>>>

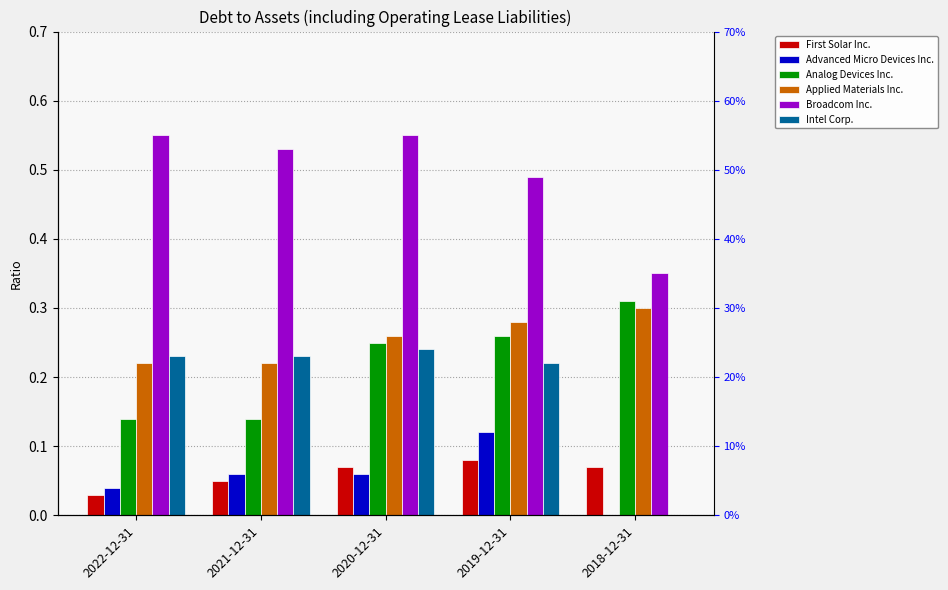

Which category has the lowest value across all series?

2018-12-31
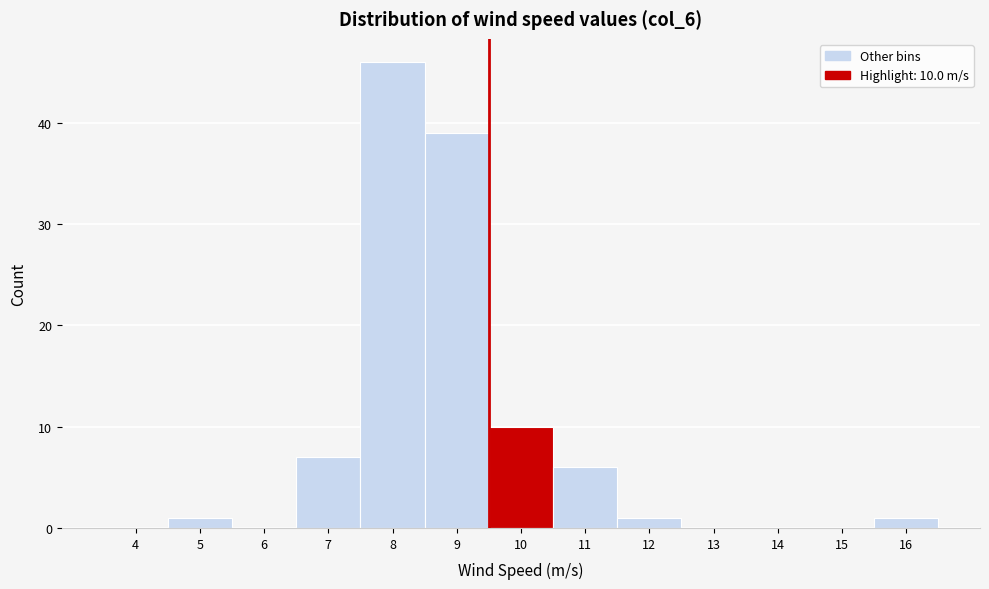

Reading right to left, extract all data points from this chart.

16=1	15=0	14=0	13=0	12=1	11=6	10=10	9=39	8=46	7=7	6=0	5=1	4=0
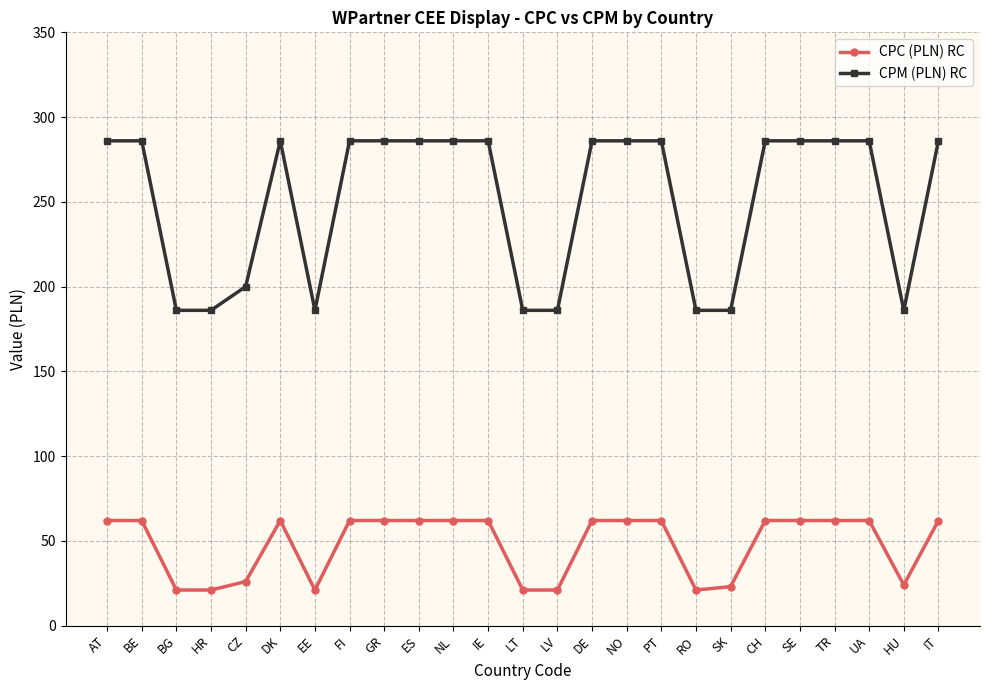

The CPM (PLN) RC series shows 360 at CZ. True or false?

False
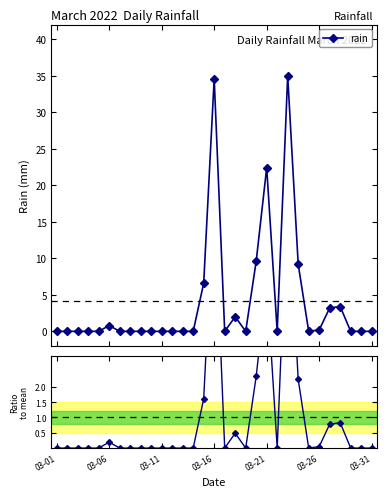

True or false: Ratio to mean and rain intersect in this chart.

False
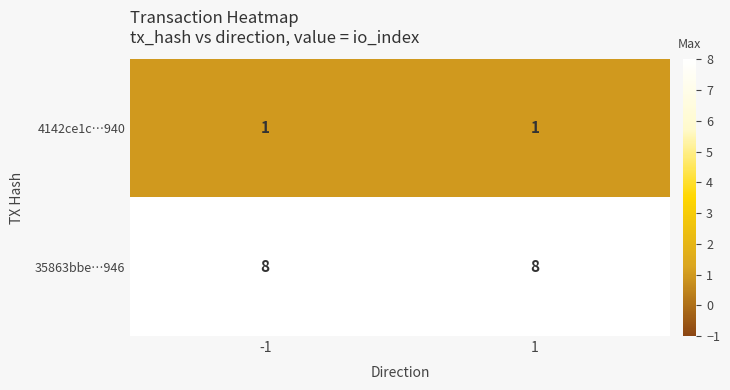

What is the average value of the 35863bbe…946 series?

8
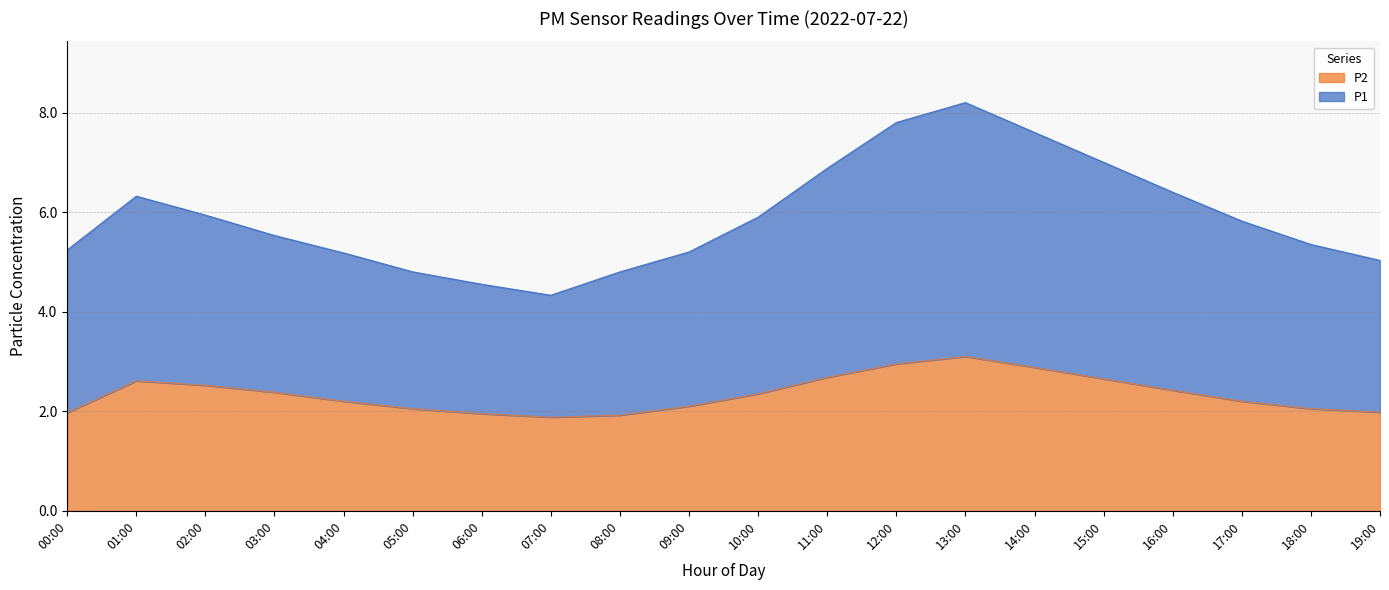

True or false: P2 has more than 1 interior local peaks.

True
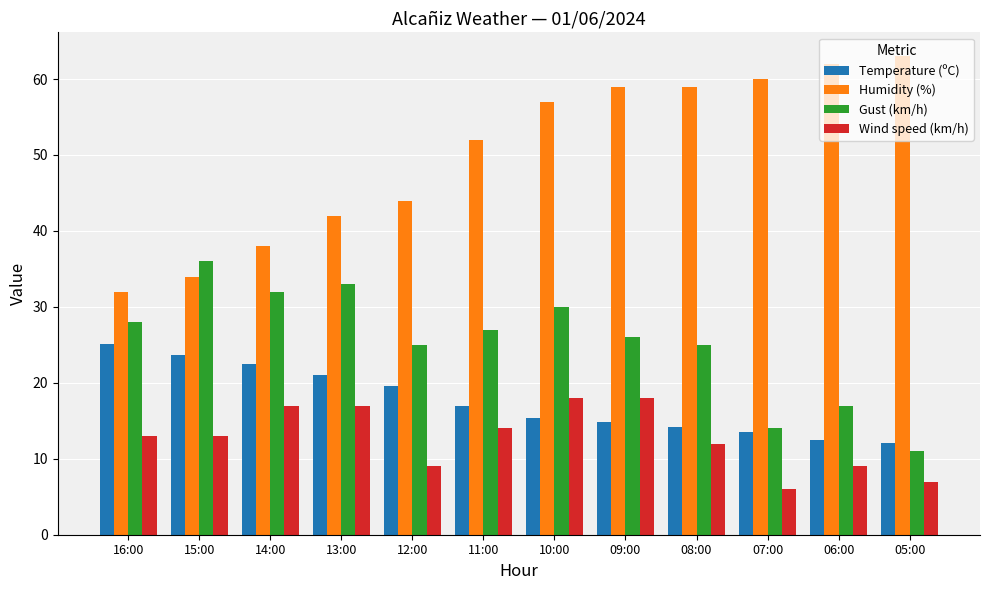

List the series in order of their peak value, lowest first.

Wind speed (km/h), Temperature (ºC), Gust (km/h), Humidity (%)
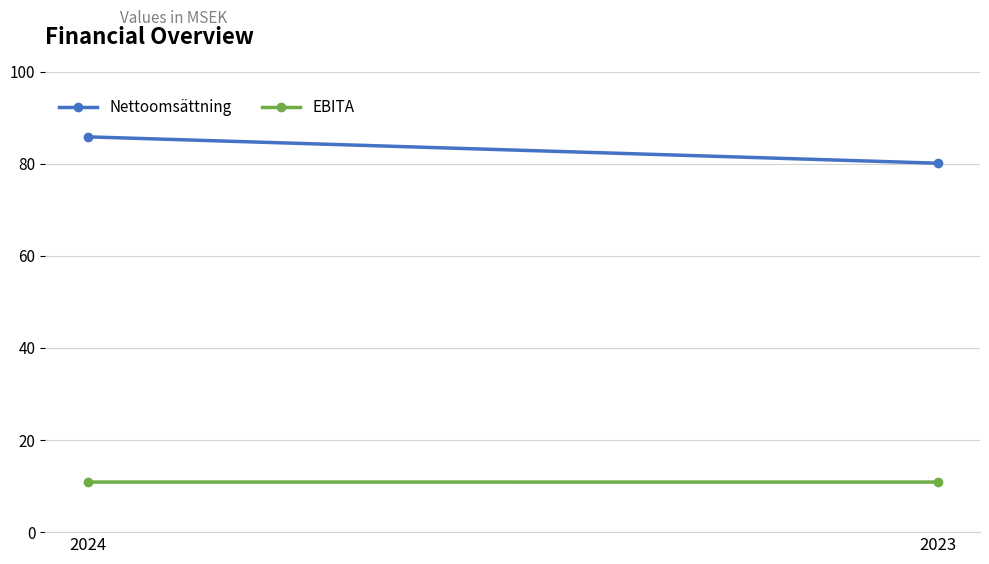

Reading right to left, list all the values displayed in this chart.

Nettoomsättning: 80.1	85.9
EBITA: 10.9	10.9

<<<

**EXERCISE OBJECTIVE**
Rewrite the lines above as a numbered list, starting at the line containing "The CPM (PLN)" and ending with the last line of the records. Skip blank lines and leave out the pictures.

**RESPONSE BOX**
1. The CPM (PLN) RC series shows 360 at CZ. True or false?
2. False
3. True or false: Ratio to mean and rain intersect in this chart.
4. False
5. What is the average value of the 35863bbe…946 series?
6. 8
7. True or false: P2 has more than 1 interior local peaks.
8. True
9. List the series in order of their peak value, lowest first.
10. Wind speed (km/h), Temperature (ºC), Gust (km/h), Humidity (%)
11. Reading right to left, list all the values displayed in this chart.
12. Nettoomsättning: 80.1	85.9
13. EBITA: 10.9	10.9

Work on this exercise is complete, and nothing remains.